Ruth Dudley Edwards: Harrowing stories of cruel hounding and trial by media
Ruth Dudley Edwards has been listening to both victims and journalists at the Levenson Inquiry
I had expected Alastair Campbell to be the star of last week's hearings before the Leveson Inquiry into the culture, practices and ethics of the British media, but he was relegated almost to the chorus-line. Of course he was articulate and pugnacious, and he shows contempt as stylishly as any Regency buck just by a curl of the lip, but in truth it was impossible to listen for long to such a sanitised and pious account of his time as a journalist or his dealings with the press from his Downing Street power-base.

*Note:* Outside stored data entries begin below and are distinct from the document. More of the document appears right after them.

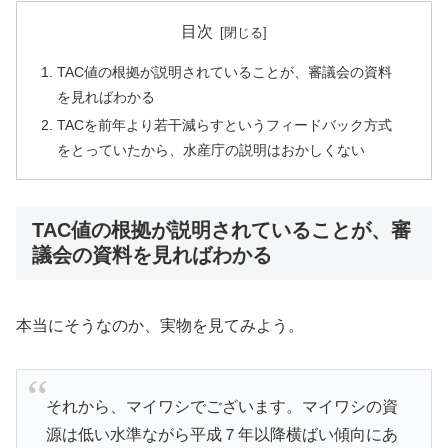
目次
TAC値の根拠が説明されていることが、審議会の資料
を見ればわかる
TACを前年より若干減らすというフィードバック方式
をとっていたから、水産庁の説明はおかしくない
TAC値の根拠が説明されていることが、審
議会の資料を見ればわかる
本当にそうなのか、実物を見てみよう。
それから、マイワシでございます。マイワシの資
源は低い水準ながら平成７年以降横ばい傾向にあ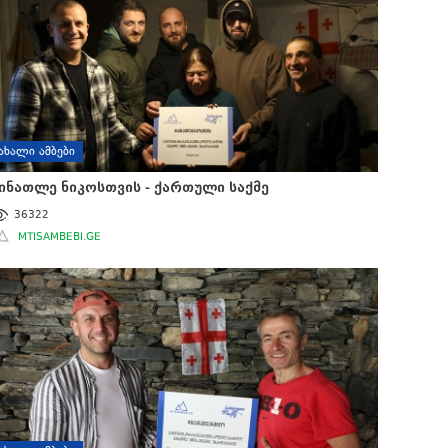
ᲐᲮᲐᲚᲘ ᲐᲛᲑᲔᲑᲘ
ინათლე ნიკოსთვის - ქართული საქმე
36322
MTISAMBEBI.GE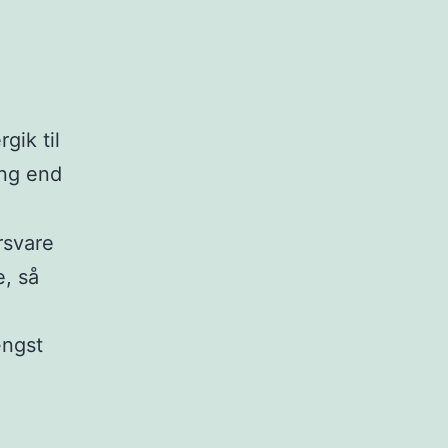
gik til
ing end
orsvare
e, så
ængst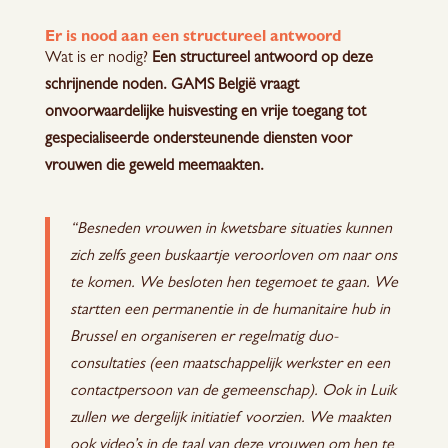
Er is nood aan een structureel antwoord
Wat is er nodig?
Een structureel antwoord op deze
schrijnende noden. GAMS België vraagt
onvoorwaardelijke huisvesting en vrije toegang tot
gespecialiseerde ondersteunende diensten voor
vrouwen die geweld meemaakten.
“Besneden vrouwen in kwetsbare situaties kunnen
zich zelfs geen buskaartje veroorloven om naar ons
te komen. We besloten hen tegemoet te gaan. We
startten een permanentie in de humanitaire hub in
Brussel en organiseren er regelmatig duo-
consultaties (een maatschappelijk werkster en een
contactpersoon van de gemeenschap). Ook in Luik
zullen we dergelijk initiatief voorzien. We maakten
ook video’s in de taal van deze vrouwen om hen te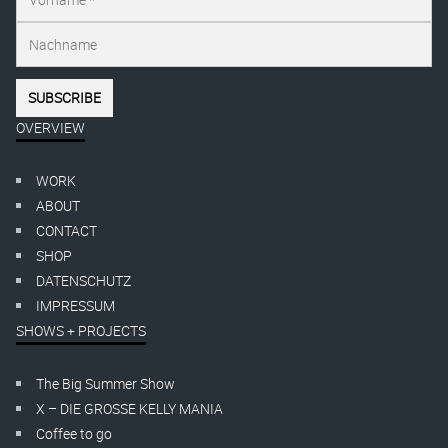
OVERVIEW
WORK
ABOUT
CONTACT
SHOP
DATENSCHUTZ
IMPRESSUM
SHOWS + PROJECTS
The Big Summer Show
X – DIE GROSSE KELLY MANIA
Coffee to go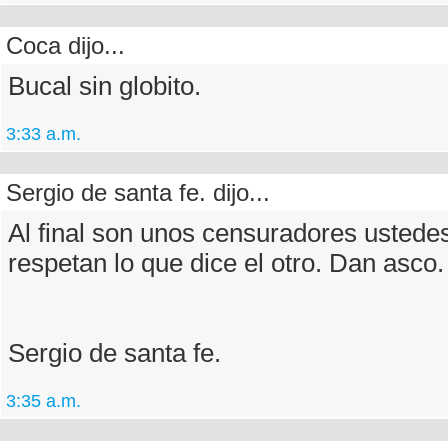
Coca dijo...
Bucal sin globito.
3:33 a.m.
Sergio de santa fe. dijo...
Al final son unos censuradores ustede
respetan lo que dice el otro. Dan asco.
Sergio de santa fe.
3:35 a.m.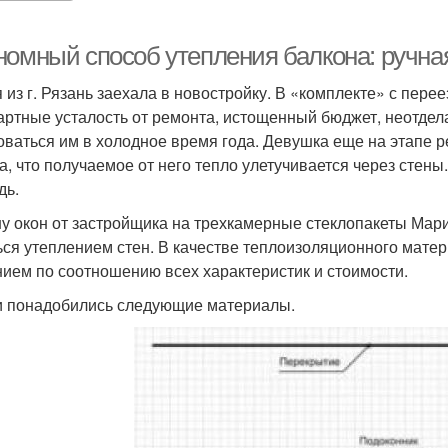
номный способ утепления балкона: ручна
 из г. Рязань заехала в новостройку. В «комплекте» с пер
артные усталость от ремонта, истощенный бюджет, неотдел
оваться им в холодное время года. Девушка еще на этапе р
а, что получаемое от него тепло улетучивается через стен
дь.
у окон от застройщика на трехкамерные стеклопакеты Мар
ься утеплением стен. В качестве теплоизоляционного мате
ием по соотношению всех характеристик и стоимости.
 понадобились следующие материалы.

On Friday, Ian Kirby, formerly an assistant editor at the now defunct News of the World, put the boot in for the sceptics: "Was this the Alastair who invented the 'fact' that Sir John Major wore his shirt tucked in his underpants? Was this the Alastair who hinted to me and other Sunday Lobby journalists that Peter Mandelson may have been mentally unbalanced during his second resignation? Or the same Alastair who encouraged Andy Coulson and me to ask Tony and Cherie Blair if they were members of the Mile High Club, knowing it would make a fantastic headline in the News of the World just before the 2001 General Election?"
Like many other decent tabloid journalists, Kirby is incensed at being lumped together with those who disgraced their profession. There will be time for a considered defence of the tabloid press, but just for now, it's the stories of the victims that still rightly dominate proceedings.